(Text extracted from each page)
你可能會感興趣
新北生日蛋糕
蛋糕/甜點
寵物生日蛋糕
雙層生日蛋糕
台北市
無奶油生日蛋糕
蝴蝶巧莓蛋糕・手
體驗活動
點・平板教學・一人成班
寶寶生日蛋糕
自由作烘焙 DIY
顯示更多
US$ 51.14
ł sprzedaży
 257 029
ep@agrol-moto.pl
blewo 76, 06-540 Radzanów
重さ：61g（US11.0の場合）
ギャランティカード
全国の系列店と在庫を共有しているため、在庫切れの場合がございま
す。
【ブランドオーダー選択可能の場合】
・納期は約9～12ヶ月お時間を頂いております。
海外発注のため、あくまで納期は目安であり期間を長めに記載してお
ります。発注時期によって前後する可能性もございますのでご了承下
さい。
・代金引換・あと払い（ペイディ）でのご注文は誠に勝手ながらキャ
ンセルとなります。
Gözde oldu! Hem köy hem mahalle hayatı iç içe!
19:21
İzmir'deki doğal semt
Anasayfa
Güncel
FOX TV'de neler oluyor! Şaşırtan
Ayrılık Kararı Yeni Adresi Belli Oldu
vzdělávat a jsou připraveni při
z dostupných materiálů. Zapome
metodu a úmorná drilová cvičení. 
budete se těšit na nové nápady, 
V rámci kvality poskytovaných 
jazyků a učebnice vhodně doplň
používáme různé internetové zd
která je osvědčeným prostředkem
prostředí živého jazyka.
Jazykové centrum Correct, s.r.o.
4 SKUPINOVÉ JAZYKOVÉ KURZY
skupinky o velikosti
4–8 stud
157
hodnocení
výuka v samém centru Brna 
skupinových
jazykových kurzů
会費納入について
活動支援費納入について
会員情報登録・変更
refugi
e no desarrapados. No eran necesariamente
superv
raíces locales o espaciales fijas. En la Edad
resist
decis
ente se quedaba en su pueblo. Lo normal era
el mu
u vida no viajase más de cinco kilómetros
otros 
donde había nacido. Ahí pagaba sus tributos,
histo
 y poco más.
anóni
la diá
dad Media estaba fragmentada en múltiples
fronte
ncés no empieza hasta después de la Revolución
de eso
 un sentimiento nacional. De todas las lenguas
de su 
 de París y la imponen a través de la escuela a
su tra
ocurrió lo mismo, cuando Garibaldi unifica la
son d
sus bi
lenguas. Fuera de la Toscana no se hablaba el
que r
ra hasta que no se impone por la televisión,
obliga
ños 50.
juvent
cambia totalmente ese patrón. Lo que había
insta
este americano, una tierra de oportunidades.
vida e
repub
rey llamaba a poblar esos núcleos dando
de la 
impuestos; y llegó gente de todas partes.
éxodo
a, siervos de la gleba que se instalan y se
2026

## The problem
Print all of the lines above without any changes.

## Solution below
你可能會感興趣
新北生日蛋糕
蛋糕/甜點
寵物生日蛋糕
雙層生日蛋糕
台北市
無奶油生日蛋糕
蝴蝶巧莓蛋糕・手
體驗活動
點・平板教學・一人成班
寶寶生日蛋糕
自由作烘焙 DIY
顯示更多
US$ 51.14
ł sprzedaży
 257 029
ep@agrol-moto.pl
blewo 76, 06-540 Radzanów
重さ：61g（US11.0の場合）
ギャランティカード
全国の系列店と在庫を共有しているため、在庫切れの場合がございま
す。
【ブランドオーダー選択可能の場合】
・納期は約9～12ヶ月お時間を頂いております。
海外発注のため、あくまで納期は目安であり期間を長めに記載してお
ります。発注時期によって前後する可能性もございますのでご了承下
さい。
・代金引換・あと払い（ペイディ）でのご注文は誠に勝手ながらキャ
ンセルとなります。
Gözde oldu! Hem köy hem mahalle hayatı iç içe!
19:21
İzmir'deki doğal semt
Anasayfa
Güncel
FOX TV'de neler oluyor! Şaşırtan
Ayrılık Kararı Yeni Adresi Belli Oldu
vzdělávat a jsou připraveni při
z dostupných materiálů. Zapome
metodu a úmorná drilová cvičení. 
budete se těšit na nové nápady, 
V rámci kvality poskytovaných 
jazyků a učebnice vhodně doplň
používáme různé internetové zd
která je osvědčeným prostředkem
prostředí živého jazyka.
Jazykové centrum Correct, s.r.o.
4 SKUPINOVÉ JAZYKOVÉ KURZY
skupinky o velikosti
4–8 stud
157
hodnocení
výuka v samém centru Brna 
skupinových
jazykových kurzů
会費納入について
活動支援費納入について
会員情報登録・変更
refugi
e no desarrapados. No eran necesariamente
superv
raíces locales o espaciales fijas. En la Edad
resist
decis
ente se quedaba en su pueblo. Lo normal era
el mu
u vida no viajase más de cinco kilómetros
otros 
donde había nacido. Ahí pagaba sus tributos,
histo
 y poco más.
anóni
la diá
dad Media estaba fragmentada en múltiples
fronte
ncés no empieza hasta después de la Revolución
de eso
 un sentimiento nacional. De todas las lenguas
de su 
 de París y la imponen a través de la escuela a
su tra
ocurrió lo mismo, cuando Garibaldi unifica la
son d
sus bi
lenguas. Fuera de la Toscana no se hablaba el
que r
ra hasta que no se impone por la televisión,
obliga
ños 50.
juvent
cambia totalmente ese patrón. Lo que había
insta
este americano, una tierra de oportunidades.
vida e
repub
rey llamaba a poblar esos núcleos dando
de la 
impuestos; y llegó gente de todas partes.
éxodo
a, siervos de la gleba que se instalan y se
2026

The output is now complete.